We should move out of the laboratory, and work close to the clinician where the decisions are made. – Dr Antonio Leon
At Sonic Healthcare USA, Dr Chen has overseen an effort to help laboratory staff behave less like automatons and more like free-thinking humans. “Instead of taking an order and spitting a number back out, we are focusing on all the information around these two things. We have incorporated tools to alert the clinician when there is a significant finding, and based on the clinical guidelines, we identify the follow-up actions they need to consider.”
In Dr Chen’s laboratory, automated processes serve to augment the technician’s role, empowering them to provide valuable insight and clinical recommendations to doctors. In a perfect world, laboratory technicians everywhere would be critical contributors to the clinical interpretation of results.
But according to Dr Frank, many laboratories suffer from a skills and technology gap. “Right now, they don’t have the software, and lack the clinical data and training,” Dr Frank believes filling this gap falls not only to laboratories, but also to the IVD industry. “I think the IVD industry can add value to the laboratory with management training and clinical interpretation training.”
“The patient is your client“
In the most basic sense, laboratories analyse samples and provide results to clinicians. “But make no mistake”, says Dr Frank, “The patient is your client. At our laboratory, we take care of how patients are treated,” she continues. “There are no compromises. You must have empathy. If I need to repeat a sample, I will. Every patient is treated as important, rather than a sample that adds to the numbers for us.”

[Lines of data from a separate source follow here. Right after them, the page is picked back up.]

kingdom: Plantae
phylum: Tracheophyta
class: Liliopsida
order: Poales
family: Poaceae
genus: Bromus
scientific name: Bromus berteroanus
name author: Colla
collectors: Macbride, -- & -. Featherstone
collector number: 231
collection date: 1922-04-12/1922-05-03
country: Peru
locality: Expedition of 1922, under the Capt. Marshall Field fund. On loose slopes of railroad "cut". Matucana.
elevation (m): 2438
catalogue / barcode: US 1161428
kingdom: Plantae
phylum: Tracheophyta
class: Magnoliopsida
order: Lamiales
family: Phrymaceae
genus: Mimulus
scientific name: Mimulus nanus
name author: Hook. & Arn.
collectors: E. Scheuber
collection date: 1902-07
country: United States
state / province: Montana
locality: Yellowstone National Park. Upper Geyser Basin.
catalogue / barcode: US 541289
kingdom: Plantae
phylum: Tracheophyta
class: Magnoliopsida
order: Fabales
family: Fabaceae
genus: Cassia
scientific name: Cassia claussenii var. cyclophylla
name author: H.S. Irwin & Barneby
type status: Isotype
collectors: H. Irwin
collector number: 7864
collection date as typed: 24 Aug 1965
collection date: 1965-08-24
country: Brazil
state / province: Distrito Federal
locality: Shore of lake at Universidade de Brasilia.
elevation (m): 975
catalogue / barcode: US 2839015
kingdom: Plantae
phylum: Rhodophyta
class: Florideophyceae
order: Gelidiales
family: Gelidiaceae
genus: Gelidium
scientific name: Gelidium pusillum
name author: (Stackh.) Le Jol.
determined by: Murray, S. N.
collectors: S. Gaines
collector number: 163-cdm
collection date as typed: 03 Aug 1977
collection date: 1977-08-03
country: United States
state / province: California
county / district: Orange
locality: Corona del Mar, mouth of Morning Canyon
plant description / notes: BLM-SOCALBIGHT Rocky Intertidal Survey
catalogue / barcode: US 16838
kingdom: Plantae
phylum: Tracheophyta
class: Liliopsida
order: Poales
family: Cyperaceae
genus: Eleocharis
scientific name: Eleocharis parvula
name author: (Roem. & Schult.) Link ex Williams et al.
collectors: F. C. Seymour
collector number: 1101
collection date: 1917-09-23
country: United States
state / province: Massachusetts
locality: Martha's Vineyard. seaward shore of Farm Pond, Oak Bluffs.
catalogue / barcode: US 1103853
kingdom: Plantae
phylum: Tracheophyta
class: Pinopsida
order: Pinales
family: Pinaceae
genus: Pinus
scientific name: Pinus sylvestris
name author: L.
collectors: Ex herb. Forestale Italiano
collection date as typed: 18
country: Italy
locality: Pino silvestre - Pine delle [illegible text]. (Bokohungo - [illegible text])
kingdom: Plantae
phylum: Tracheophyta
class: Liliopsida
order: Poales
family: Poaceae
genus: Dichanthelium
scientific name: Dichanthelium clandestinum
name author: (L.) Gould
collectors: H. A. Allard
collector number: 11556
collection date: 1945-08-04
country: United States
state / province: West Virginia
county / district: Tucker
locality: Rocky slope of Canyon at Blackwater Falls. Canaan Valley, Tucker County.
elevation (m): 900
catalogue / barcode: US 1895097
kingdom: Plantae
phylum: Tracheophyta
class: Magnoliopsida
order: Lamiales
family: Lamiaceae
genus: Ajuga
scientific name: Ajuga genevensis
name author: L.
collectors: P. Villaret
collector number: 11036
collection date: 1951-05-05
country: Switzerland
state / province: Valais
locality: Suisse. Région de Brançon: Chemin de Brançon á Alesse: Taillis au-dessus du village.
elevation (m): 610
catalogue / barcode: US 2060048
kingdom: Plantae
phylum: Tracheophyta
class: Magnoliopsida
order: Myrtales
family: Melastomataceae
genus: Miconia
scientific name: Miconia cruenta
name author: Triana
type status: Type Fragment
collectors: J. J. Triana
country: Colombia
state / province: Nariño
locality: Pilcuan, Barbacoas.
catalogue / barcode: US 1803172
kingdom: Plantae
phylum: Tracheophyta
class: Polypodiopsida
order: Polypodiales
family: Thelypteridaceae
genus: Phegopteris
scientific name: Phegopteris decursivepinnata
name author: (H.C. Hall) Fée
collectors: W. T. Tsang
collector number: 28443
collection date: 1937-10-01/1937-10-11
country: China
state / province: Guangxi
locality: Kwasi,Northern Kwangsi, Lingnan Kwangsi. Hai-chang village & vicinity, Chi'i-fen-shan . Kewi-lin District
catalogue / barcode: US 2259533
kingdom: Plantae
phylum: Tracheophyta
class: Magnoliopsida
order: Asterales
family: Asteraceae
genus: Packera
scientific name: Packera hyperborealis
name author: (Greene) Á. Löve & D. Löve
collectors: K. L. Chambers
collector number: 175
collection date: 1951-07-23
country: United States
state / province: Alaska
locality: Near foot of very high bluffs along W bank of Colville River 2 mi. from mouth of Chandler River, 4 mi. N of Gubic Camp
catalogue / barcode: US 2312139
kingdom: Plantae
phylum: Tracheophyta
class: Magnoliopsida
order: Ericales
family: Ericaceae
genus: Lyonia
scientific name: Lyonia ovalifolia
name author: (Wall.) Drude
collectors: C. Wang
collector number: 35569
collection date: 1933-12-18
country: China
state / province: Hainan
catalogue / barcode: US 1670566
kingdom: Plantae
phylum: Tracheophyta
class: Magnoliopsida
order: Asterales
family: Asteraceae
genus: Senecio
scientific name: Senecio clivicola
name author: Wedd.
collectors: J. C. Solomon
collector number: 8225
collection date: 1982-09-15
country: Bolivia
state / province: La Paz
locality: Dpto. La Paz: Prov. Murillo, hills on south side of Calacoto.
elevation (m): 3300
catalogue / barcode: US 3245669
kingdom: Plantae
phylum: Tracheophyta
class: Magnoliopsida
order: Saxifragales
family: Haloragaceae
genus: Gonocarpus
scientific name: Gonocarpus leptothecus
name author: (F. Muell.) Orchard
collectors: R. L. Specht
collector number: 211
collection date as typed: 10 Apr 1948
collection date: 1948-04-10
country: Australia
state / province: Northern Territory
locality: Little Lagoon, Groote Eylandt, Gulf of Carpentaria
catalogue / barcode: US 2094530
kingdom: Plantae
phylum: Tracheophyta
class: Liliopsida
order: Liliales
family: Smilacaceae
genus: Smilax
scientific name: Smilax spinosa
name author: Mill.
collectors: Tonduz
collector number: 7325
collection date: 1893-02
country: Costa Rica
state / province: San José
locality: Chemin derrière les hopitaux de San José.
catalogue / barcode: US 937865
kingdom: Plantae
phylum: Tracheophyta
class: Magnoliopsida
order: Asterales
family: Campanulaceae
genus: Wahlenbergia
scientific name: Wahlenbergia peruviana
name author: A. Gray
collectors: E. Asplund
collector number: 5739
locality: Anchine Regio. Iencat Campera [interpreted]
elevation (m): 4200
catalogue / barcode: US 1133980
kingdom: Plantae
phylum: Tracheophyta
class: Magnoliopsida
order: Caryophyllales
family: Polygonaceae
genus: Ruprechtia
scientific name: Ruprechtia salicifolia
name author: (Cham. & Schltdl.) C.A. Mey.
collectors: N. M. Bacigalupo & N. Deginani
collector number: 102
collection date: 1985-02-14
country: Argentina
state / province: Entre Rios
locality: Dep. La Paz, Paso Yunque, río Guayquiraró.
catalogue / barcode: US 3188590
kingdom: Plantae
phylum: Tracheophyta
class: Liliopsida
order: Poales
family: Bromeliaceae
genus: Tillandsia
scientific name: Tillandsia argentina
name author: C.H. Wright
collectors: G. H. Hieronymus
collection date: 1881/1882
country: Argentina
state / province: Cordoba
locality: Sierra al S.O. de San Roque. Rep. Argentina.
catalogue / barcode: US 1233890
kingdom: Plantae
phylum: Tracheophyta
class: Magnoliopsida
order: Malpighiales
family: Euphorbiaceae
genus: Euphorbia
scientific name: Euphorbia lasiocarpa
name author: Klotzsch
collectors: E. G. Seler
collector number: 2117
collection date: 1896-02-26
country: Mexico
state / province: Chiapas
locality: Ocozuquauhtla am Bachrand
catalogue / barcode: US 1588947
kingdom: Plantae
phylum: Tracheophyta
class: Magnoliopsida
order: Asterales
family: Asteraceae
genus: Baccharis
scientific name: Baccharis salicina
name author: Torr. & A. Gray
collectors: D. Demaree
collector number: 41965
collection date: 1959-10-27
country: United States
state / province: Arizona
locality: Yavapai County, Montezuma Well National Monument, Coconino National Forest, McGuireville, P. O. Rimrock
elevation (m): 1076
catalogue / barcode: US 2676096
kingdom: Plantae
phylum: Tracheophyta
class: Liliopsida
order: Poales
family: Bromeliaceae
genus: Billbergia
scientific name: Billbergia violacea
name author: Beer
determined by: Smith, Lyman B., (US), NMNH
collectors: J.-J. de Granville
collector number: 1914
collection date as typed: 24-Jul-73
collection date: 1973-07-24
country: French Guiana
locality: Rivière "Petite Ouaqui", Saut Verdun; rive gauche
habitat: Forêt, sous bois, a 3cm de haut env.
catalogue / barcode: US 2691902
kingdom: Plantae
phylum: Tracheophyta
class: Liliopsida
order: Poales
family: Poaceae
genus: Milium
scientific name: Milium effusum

Dr Antonio Leon could not agree more. As the CEO and former Chief of the Laboratory Medicine Department at Huelva University Hospital in Huelva, Spain, he has done a great deal of research into how IT can be used to improve patient outcomes. In his view, laboratories need to move their thinking from the laboratory test to the patient.
“We have to move to patient value,” he emphasises. “There have been a lot of improvements in quality, standardisation and patient safety, but in the next year the challenges are completely different. The patients are different and more complex, and the ageing population poses a great challenge.
We should change our role to meet the challenge.” Doing so, Dr Leon says, will mean working in partnership with the clinician. “For many years, we worked in the laboratory and really separated where the decisions are made. But if you want to be part of the decision-making process, you have to be where the decisions are made. So we should move out of the laboratory, and work closely with the clinicians.”
Dr Chen concurs. “In everything we do, we need to think about what is actually happening to the patient.” That means not only working side-by-side with doctors, but also with equipment manufacturers. Indeed, Dr Leon says, cooperation between laboratories and manufacturers is critical to meeting the future needs of the patient population. “More often than not, we have a great experience working with manufacturers when we both have the same objective of putting patients first,” he says.